Née en 1934 dans la petite ville de Butcher Hollow au Kentucky, Loretta Lynn est la fille d’un mineur de charbon. Alors qu’elle est toute jeune, elle chante d’abord à l’église et dans des concerts locaux. En janvier 1948, elle se marie avec Oliver « Mooney » Lynn, elle n’avait que 13 ans à l’époque. Le couple déménage ensuite à Custer, dans l’état de Washington, où ils ont quatre enfants.
Après une dizaine d’années passées comme femme au foyer, Lynn commence à se produire dans des bars locaux et est appuyée par un groupe qui est mené par son frère, Jay Lee Webb. Il lui faut attendre dix ans avant de se faire remarquer par une compagnie de disques. En 1959, elle s’entend avec Zero Records qui lance un premier simple, « I’m a Honky Tonk Girl », qui paraît en 1960. La chanson devient un hit grâce à la promotion indépendante inlassable de Lynn et de son mari. Le couple se promène d’une radio à l’autre en incitant les animateurs à faire tourner la chanson tout en distribuant des milliers d’exemplaires de la pièce aux radios américaines. Ces efforts finissent par rapporter et le simple atteint le 14e rang du palmarès en plus d’attirer l’attention des Wilburn Brothers. Ceux-ci lui offrent à Lynn d’assurer leur première partie en 1960 et lui suggèrent de s’installer à Nashville. C’est exactement ce qu’elle fait et peu de temps après son déménagement, elle décroche une entente avec Decca Records.
Son premier simple chez Decca intitulé « Success » est lancé en 1962 et entre au numéro six sur le palmarès.
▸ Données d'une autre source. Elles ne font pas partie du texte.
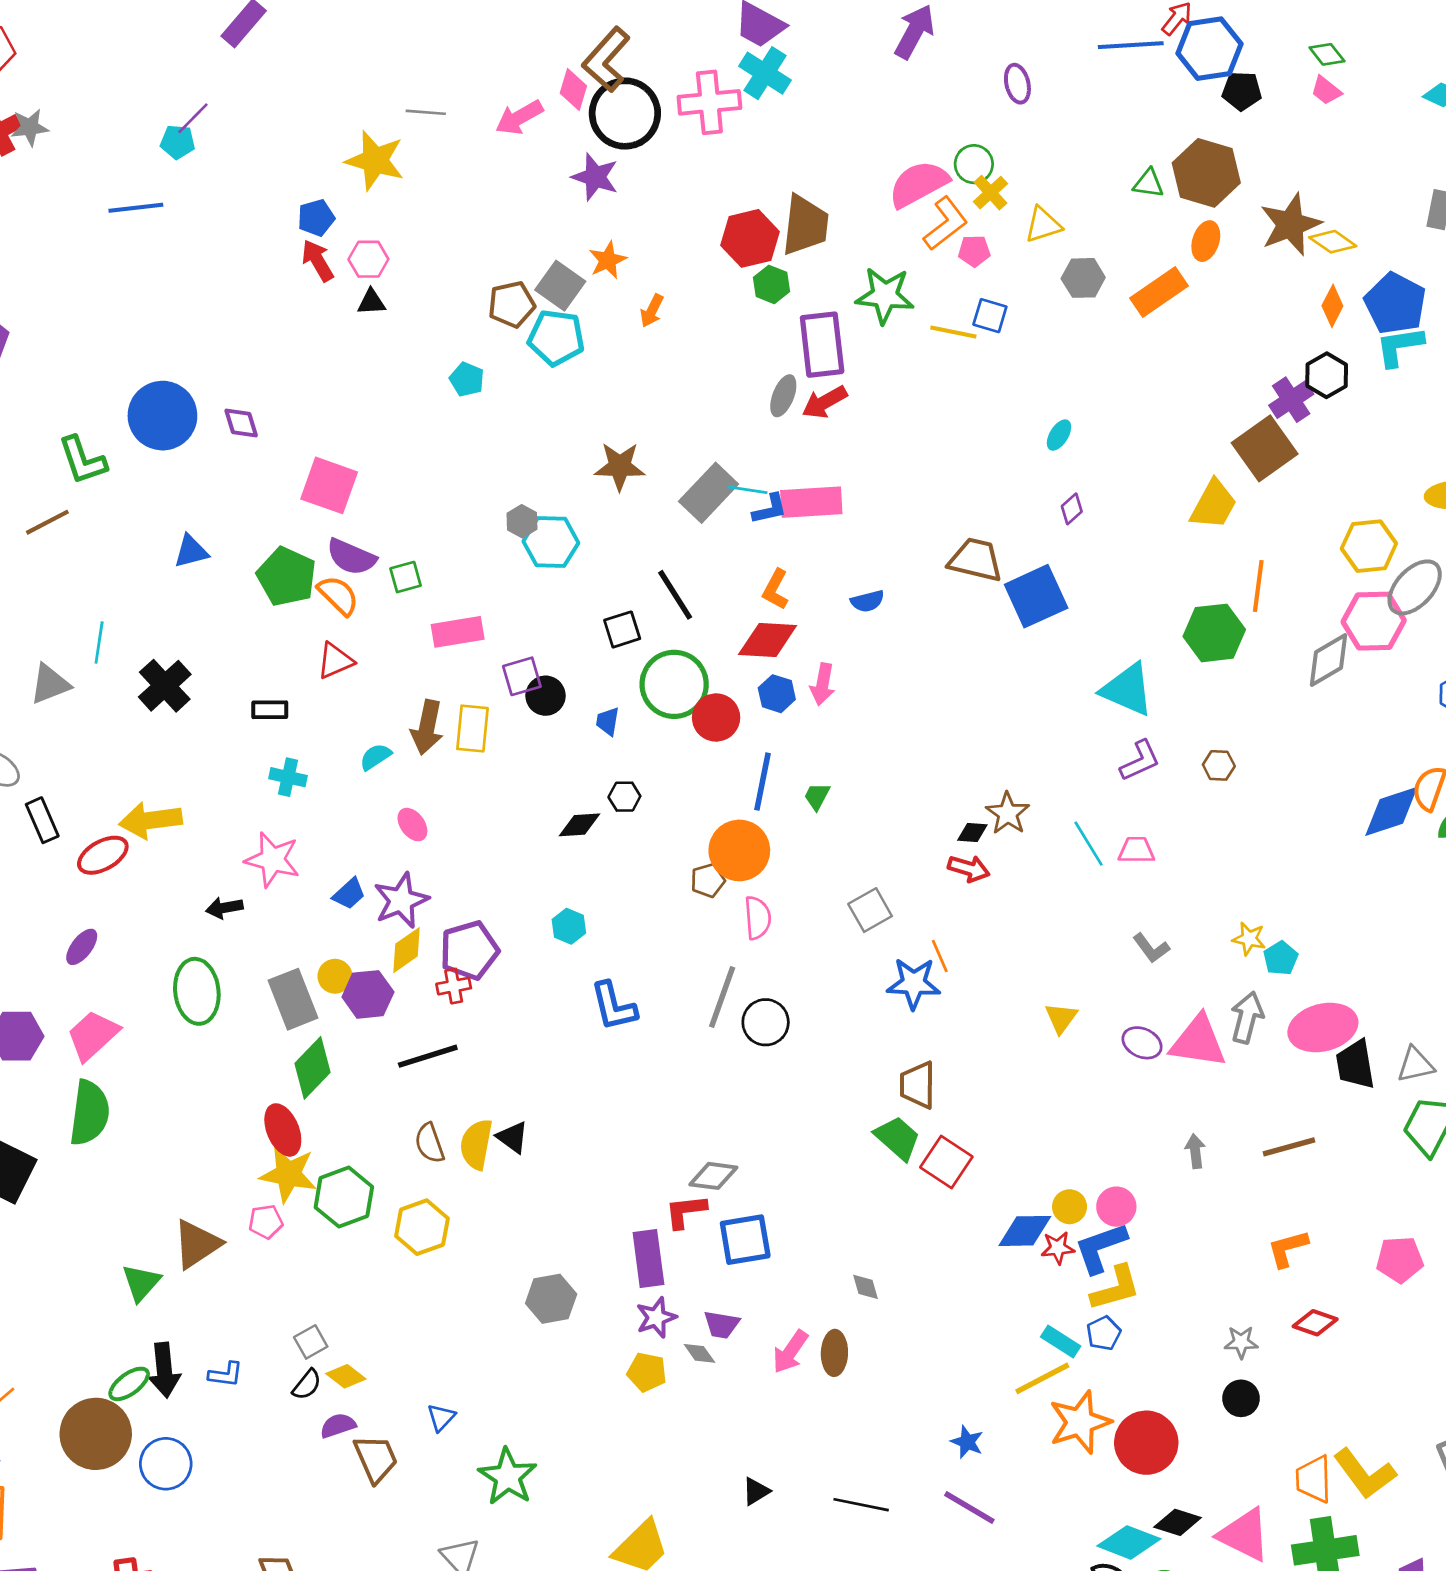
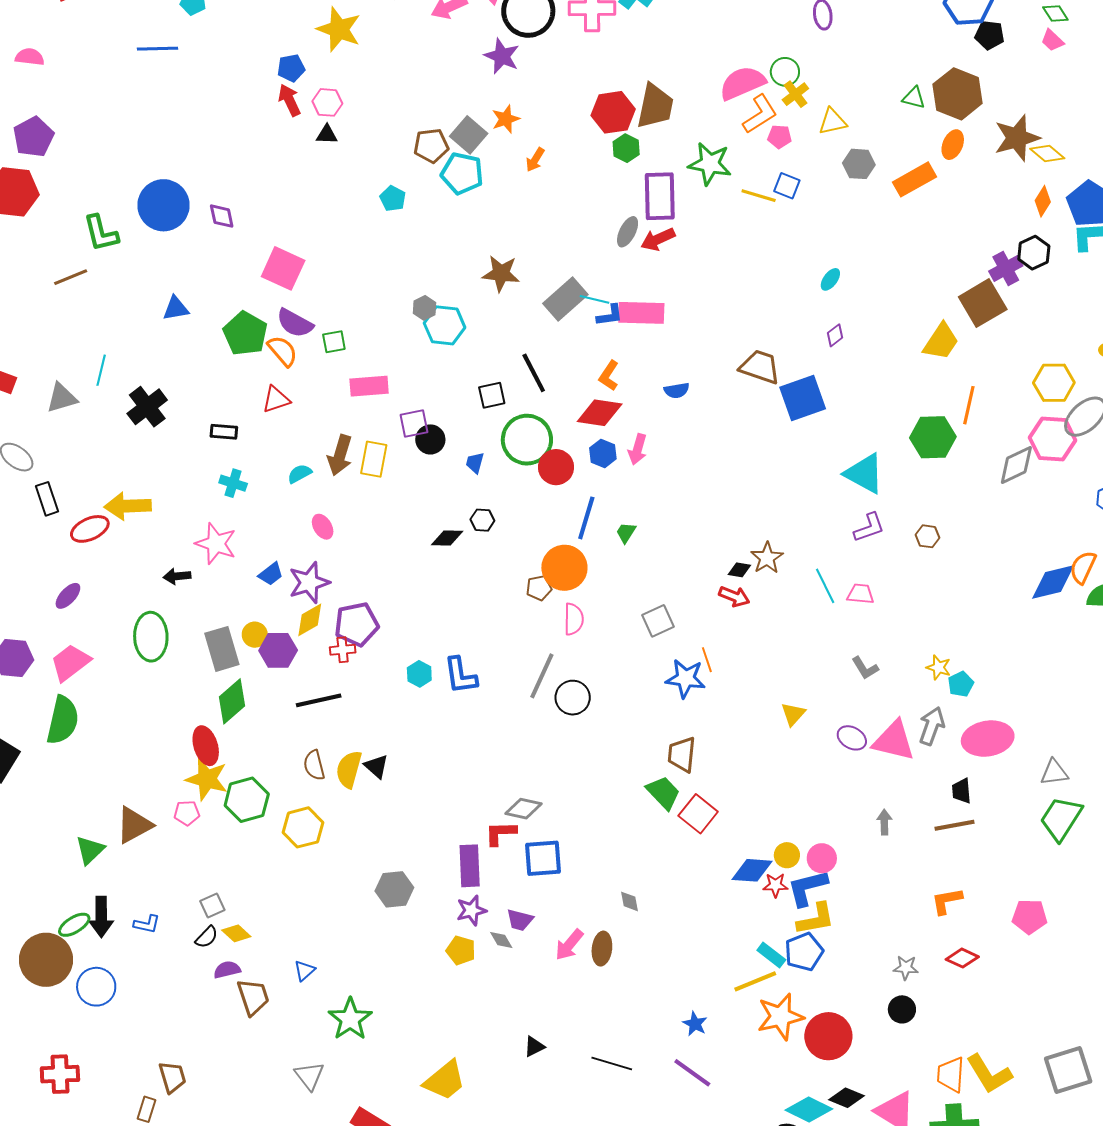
cyan hexagon: (569, 926) -> (419, 674), moved
black trapezoid: (1355, 1064) -> (961, 791), moved, size x0.7
blue pentagon: (1104, 1333) -> (804, 952), size x1.5

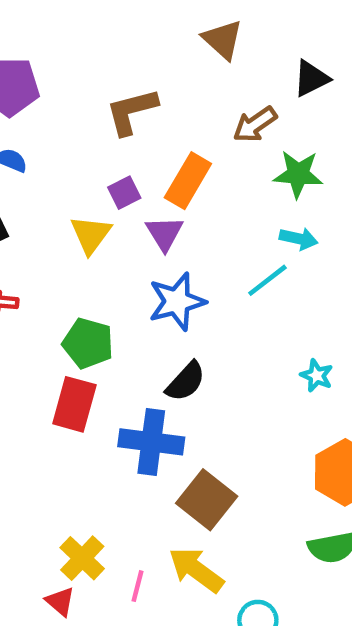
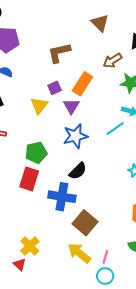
green pentagon: (88, 343) -> (36, 153), turned -30
pink line: (137, 586) -> (105, 257), moved

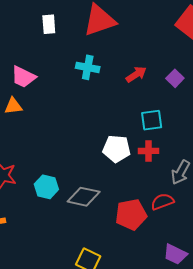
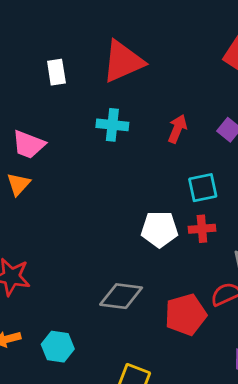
red arrow: (136, 74) -> (177, 129), turned -30
orange triangle: (13, 106) -> (18, 184), turned -36
cyan hexagon: (46, 187) -> (58, 347), moved

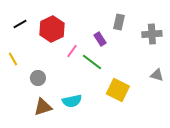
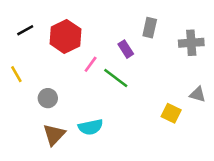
yellow square: (118, 90) -> (171, 113), moved, size x0.7
brown triangle: (43, 107) -> (54, 135), turned -30

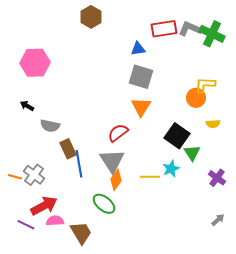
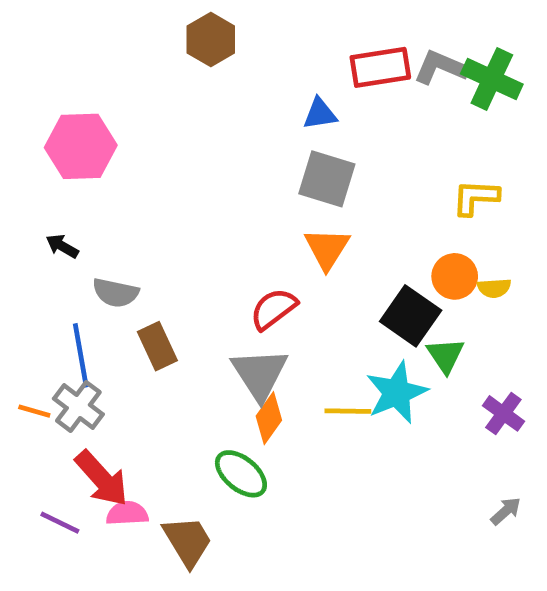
orange circle: (196, 98) -> (455, 276), moved
blue line: (79, 164) -> (81, 355), moved
cyan star: (171, 169) -> (397, 393), size x1.5
red arrow: (44, 206) -> (102, 478), turned 76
Il s’agit du début d’une longue série de simples qui atteindront le Top 10, une séquence qui s’échelonnera jusqu’à la fin de la décennie et tout au long des années 70. Elle se consacre au honky tonk au cours de la première moitié des années 60, s’éloignant rarement du genre. Bien qu’elle fraie encore dans le honky tonk au cours de la seconde partie de la décennie, sa musique devient plus personnelle, variée et ambitieuse, particulièrement en ce qui concerne les textes. En lançant le simple « You Ain’t Woman Enough » en 1966, Lynn commence à écrire des textes à saveur féministe, ce qui est nouveau dans le monde de la musique country à l’époque. Sa position devient autobiographique et réaliste au fil des ans, elle qui s’intéresse au sort des femmes et à leur indépendance.
Entre 1966 et 1970, elle récolte treize hits dans le Top 10. En 1971, elle entreprend une relation professionnelle avec Conway Twitty. En tant que duo, Lynn et Twitty obtiennent cinq numéros un de suite entre 1971 et 1975, il s’agit de l’une des associations les plus fructueuses de l’histoire de la musique country. Pendant quatre années consécutives, entre 1972 et 1975, Lynn et Twitty sont nommés duo de l’année par la Country Music Association. En plus de ses cinq premières positions, le duo obtient sept autres succès dans le Top 10 entre 1976 et 1981.
Au milieu des années 70, Loretta Lynn lance son autobiographie intitulée « Coal Miner’s Daughter » qui devient un film en 1980. L’œuvre est encensée par la critique et Sissy Spacek, magnifique dans la peau de Lynn, remporte l’Oscar de la meilleure actrice. Toute l’attention générée par le film lui permet de devenir une figure populaire en dehors des cercles country.
Bien qu’elle demeure populaire sur scène dans les années 80, elle ne peut maintenir son emprise sur le palmarès country. Son dernier succès dans le Top 10, « I Lie », est lancé en 1982 alors que son dernier simple à faire une incursion dans le Top 40, « Heart Don’t Do This to Me », paraît en 1985. Alors que ses ventes chutent, Lynn décide de se tenir loin du studio à plusieurs reprises au cours des années 80 et 90, préférant se concentrer sur les concerts. En 1993, elle enregistre « Honky Tonk Angels » avec Tammy Wynette et Dolly Parton qui sera son seul album des années 90. Elle propose « Still Woman Enough » en 2000 et revient avec « Van Lear Rose » en 2004, un album qui est réalisé par Jack White des White Stripes.